- **Arbeitsauftrag 1**
Wie hoch ist laut dem Text über Mikrokredite in Mexiko die durchschnittliche Kreditsumme?
- **Arbeitsauftrag 2**
Knüpfe an den letzten Satz des Textes über Mikrokredite in Mexiko an und schreibe ihn weiter.

- **Vorliegender Text**
----

Ihre Misere begann aber schon früher – mit dem ersten Mikrokredit vor mehr als fünf Jahren. »Meine Tochter erkrankte schwer, und ich musste einen Kredit aufnehmen, damit sie angemessen behandelt werden konnte«, sagt Antonia. Sie ist nicht die Einzige in Mexiko, die aus der Not heraus ein Darlehen aufnehmen musste.
Doch mit einer Behandlung war es nicht getan: Es fielen weitere Kosten für Medikamente an. Sie schloss sich einer Kreditgruppe an, um eine weitere Verschuldung eingehen zu können. Die Vergabe von Krediten an Gruppen nach dem Vorbild der Grameen Bank aus Bangladesch, die der Friedensnobelpreisträger Muhammad Yunus gegründet hat, ist in Mexiko ein weit verbreitetes Modell: 4,4 Millionen Frauen hat das Branchennetzwerk Pro Desarrollo neben 1,2 Millionen Männern Ende 2023 als Kund*innen von Mikrofinanzinstitutionen erfasst. Die Mehrheit der Frauen bezieht Kleinkredite über gemeinsame Haftungsgruppen. Umgerechnet 640 Euro beträgt die durchschnittliche Kreditsumme.

----

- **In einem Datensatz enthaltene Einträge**
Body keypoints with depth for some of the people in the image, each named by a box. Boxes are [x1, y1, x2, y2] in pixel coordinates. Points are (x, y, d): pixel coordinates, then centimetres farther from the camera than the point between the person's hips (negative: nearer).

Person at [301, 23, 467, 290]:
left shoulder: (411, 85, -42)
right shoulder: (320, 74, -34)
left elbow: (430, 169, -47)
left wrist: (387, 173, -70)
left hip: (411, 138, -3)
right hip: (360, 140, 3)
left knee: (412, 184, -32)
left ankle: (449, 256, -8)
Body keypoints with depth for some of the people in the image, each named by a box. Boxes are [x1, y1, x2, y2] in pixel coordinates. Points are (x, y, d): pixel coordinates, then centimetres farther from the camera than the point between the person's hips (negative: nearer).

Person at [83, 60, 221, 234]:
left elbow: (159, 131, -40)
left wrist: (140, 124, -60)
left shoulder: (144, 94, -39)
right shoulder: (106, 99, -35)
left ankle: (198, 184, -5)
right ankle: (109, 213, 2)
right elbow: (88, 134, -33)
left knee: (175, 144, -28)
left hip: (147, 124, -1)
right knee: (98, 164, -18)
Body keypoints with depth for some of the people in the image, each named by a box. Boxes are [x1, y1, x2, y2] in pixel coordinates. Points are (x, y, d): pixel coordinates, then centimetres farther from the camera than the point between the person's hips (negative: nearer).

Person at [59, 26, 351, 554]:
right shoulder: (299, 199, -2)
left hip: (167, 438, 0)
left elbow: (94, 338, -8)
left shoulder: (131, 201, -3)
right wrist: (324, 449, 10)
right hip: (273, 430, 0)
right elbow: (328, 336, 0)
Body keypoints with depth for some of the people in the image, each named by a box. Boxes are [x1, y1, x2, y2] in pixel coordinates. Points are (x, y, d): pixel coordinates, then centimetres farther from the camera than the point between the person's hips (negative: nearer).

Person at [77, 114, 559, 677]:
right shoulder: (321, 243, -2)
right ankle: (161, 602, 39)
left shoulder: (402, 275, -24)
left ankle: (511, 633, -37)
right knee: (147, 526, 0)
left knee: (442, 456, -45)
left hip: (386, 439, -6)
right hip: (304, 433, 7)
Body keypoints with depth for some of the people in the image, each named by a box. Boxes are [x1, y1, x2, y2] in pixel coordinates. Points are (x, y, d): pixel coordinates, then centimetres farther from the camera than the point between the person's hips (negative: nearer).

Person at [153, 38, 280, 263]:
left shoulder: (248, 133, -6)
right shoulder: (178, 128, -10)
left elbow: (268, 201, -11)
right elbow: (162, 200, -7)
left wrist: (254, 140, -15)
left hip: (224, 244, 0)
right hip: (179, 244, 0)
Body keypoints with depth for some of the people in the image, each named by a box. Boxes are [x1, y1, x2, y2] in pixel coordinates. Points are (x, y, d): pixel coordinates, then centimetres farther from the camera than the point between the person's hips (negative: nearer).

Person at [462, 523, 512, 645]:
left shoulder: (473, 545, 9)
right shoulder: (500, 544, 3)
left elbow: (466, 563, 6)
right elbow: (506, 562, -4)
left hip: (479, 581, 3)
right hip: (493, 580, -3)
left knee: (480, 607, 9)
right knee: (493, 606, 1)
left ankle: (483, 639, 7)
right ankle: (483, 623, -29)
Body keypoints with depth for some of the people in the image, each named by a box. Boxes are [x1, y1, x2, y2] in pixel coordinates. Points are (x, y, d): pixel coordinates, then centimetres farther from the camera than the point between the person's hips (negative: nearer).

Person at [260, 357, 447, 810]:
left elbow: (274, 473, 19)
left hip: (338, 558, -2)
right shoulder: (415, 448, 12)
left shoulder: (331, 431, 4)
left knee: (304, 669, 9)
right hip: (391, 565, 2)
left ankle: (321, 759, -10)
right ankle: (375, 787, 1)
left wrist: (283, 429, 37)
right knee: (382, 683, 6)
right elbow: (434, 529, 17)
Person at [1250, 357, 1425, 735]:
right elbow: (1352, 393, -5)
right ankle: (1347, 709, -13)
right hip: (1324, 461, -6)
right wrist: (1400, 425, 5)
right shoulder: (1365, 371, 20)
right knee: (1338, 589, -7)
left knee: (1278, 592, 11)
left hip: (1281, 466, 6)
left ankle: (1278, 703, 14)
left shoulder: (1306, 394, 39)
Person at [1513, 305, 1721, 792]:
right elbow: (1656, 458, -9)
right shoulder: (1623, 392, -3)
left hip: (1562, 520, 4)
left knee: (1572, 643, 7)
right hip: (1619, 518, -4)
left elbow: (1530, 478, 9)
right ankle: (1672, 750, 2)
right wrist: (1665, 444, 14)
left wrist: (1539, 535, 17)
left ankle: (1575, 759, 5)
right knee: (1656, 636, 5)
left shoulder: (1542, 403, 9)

----

- **Ergebnis 1**
Umgerechnet 640 Euro.

- **Ergebnis 2**
Gerät ein Gruppenmitglied mit seinen wöchentlichen oder monatlichen Ratenzahlungen in Verzug, bekommen auch die anderen Gruppenmitglieder Ärger mit Geldeintreiber*innen, denn sie müssen gemeinsam die Zahlung der Raten sicherstellen. Die Soziologin Sophia Cramer, die seit mehr als zehn Jahren zum Thema Mikrokredite und Verschuldung forscht, war Mitte des Jahres in drei Bundesstaaten Mexikos, um Fachleute aus der Branche, Kund*innen und Mitarbeiter*innen von Mikrofinanzinstitutionen zu befragen. Viele berichteten ihr von einem »hohen Druck«, der unter anderem durch die potenzielle Zahlungsunfähigkeit anderer Mitglieder entsteht. Ganz zu schweigen vom Stress für die Kund*innen, deren Einkommen kaum für die Ratenzahlungen reicht, wie bei Antonia, die sich deswegen zwei weiteren Kreditgruppen anschließen musste.
Sie war unter anderem in einer Kreditgruppe des Finanzinstituts Sofipa und litt unter dem Druck der Mehrfachverschuldung sowie den hohen Zinsen: Der effektive Jahreszins von Sofipa liegt bei durchschnittlich 132,7 Prozent. Das ist kein Einzelfall. Mexiko hat die weltweit höchsten effektiven Jahreszinsen für Mikrokredite.
2007 löste der spektakulär profitable Börsengang von Compartamos als größte Mikrofinanzbank Lateinamerikas eine heftige Debatte aus. Der Verkauf von 30 Prozent der Anteile brachte 458 Millionen US-Dollar ein, wovon mehr als die Hälfte an Entwicklungsorganisationen wie die Nichtregierungsorganisation Acción ging. Die hohen Einnahmen beim Börsenstart beruhen auf einem hochprofitablen Geschäftsmodell, was die Glaubwürdigkeit des Ziels der Armutsbekämpfung infrage stellt. Auch Muhammad Yunus, der »Vater« der Mikrofinanz, äußerte damals Kritik. Viel geändert hat das nicht. Das Modell machte Schule: »Bis heute haben viele mexikanische Mikrofinanzinstitute sehr hohe effektive Jahreszinsen, für Gruppenkredite meistens über 100 Prozent«, so Cramer. Der effektive Jahreszins beinhaltet neben dem Nominalzins noch zusätzliche Gebühren. Ob diese Zinslast für die Kund*innen noch tragbar sei, werde »kaum mehr diskutiert«, sagt sie.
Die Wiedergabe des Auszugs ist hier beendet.